Personality defects can lead to true aggressive tendencies in cats. These are cats that have been poorly socialized to humans, or have experienced negative socialization. Nervous or hyperexcitable cats or those with extremely domineering personalities can also show aggressiveness at times as well.
An agitated or angry cat will flag its tail and flatten its ears against its head when approached or touched. A lowpitched growl or hiss is usually heard as well.
All aggressive cats, especially males, should be neutered or spayed. If neutering doesn’t eliminate the problem, then antianxiety medications can be used to help “take the edge off” the pugnacious feline.

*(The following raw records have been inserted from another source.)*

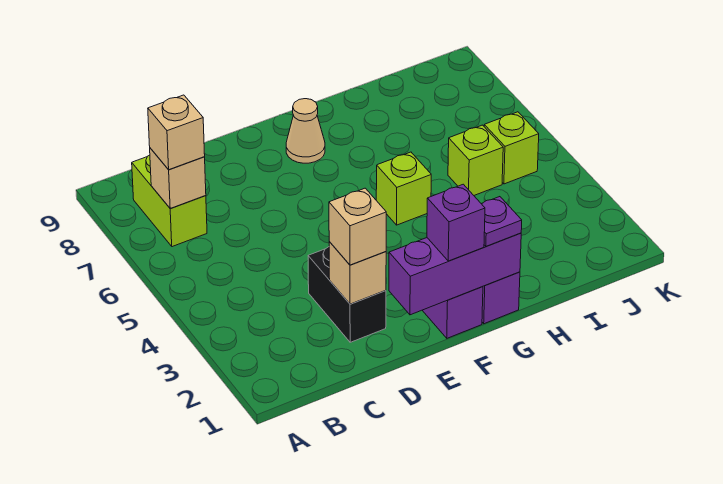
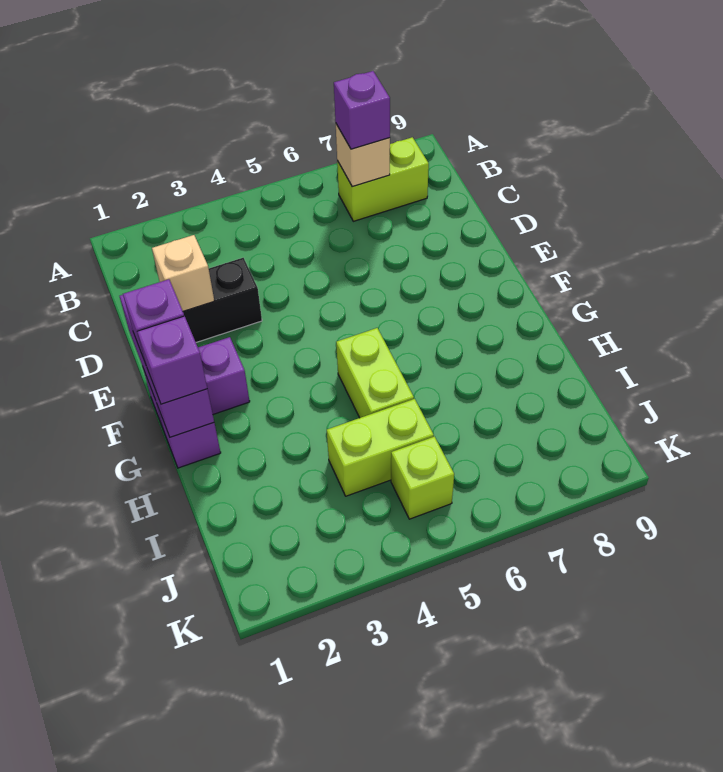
tan brick B7 level 3 -> purple brick B7 level 3
tan brick D2 level 3 -> none
tan cone F8 level 1 -> none
purple plate G1 level 3 -> purple brick G1 level 3
lime brick G5 level 1 -> lime brick G5:H5 level 1
lime brick I5 level 1 -> lime brick I4:I5 level 1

Fear-induced aggression rarely responds to training or reprimand. In fact, if such actions are attempted while the cat is in such a state, serious injury to an owner could result! The self-defense posture caused by fear-induced aggressive behavior is characterized by piloerection (hair standing on end), arched back, flattened ears, and hissing or spitting.
Cats that feel threatened will lash out with their claws, and make short, sharp lunges at their adversaries. If they really sense danger, they often roll over on their backs, and assume a defense posture that will allow them to utilize the claws on all four feet.
Obviously, eliminating the source of fear is the first step in managing such aggression. Afterwards, give your cat plenty of time alone to calm down and relax. A special food treat can be offered as well to help take its mind off the incident.
Playful aggression must be differentiated from the two previous types of aggression, since it is by far the easiest to address. This type of aggression is seen primarily in younger cats filled with youthful energy and curiosity. These cats may stalk house guests or ambush unexpecting owners when they arrive home.
This behavior provides them a way to release excess energy and to practice their instinctive hunting skills. Most bites inflicted during this type of play are not meant to break the skin; however, this can certainly be a function of the game’s intensity.
One physical characteristic of a mischievous cat or kitten is that they often carry their tail arched up over their back or in an inverted “U” position during these play episodes. Playful aggression can be managed by allowing your cat greater access to toys such as paper bags, ping pong balls, or windup, moving figures.
If you play action games with your cat using strings attached to toys, be sure to remove these strings following a play session. Finally, taking your cat out for more walks during the day can help expend some of its pent-up energy.
Negative reinforcement utilizing water sprayers or compressed-air canisters can also be used to break overzealous cats of their bad habits. As a last resort, simply isolating your rambunctious feline in another room while you have guests over will ensure that they are not met with any unexpected surprises!
Let us not forget about medical causes for aggressiveness in cats. Cats that don’t feel good often just want to be left alone, and if they are disturbed, they may show aggressiveness. Diseases that affect the nervous system (including rabies), metabolic disorders, and pain can all have a negative effect on a cat’s personality.
If your cat has experienced a gradual or sudden change in personality, have it examined by a veterinarian in order to rule out possible medical causes for the change.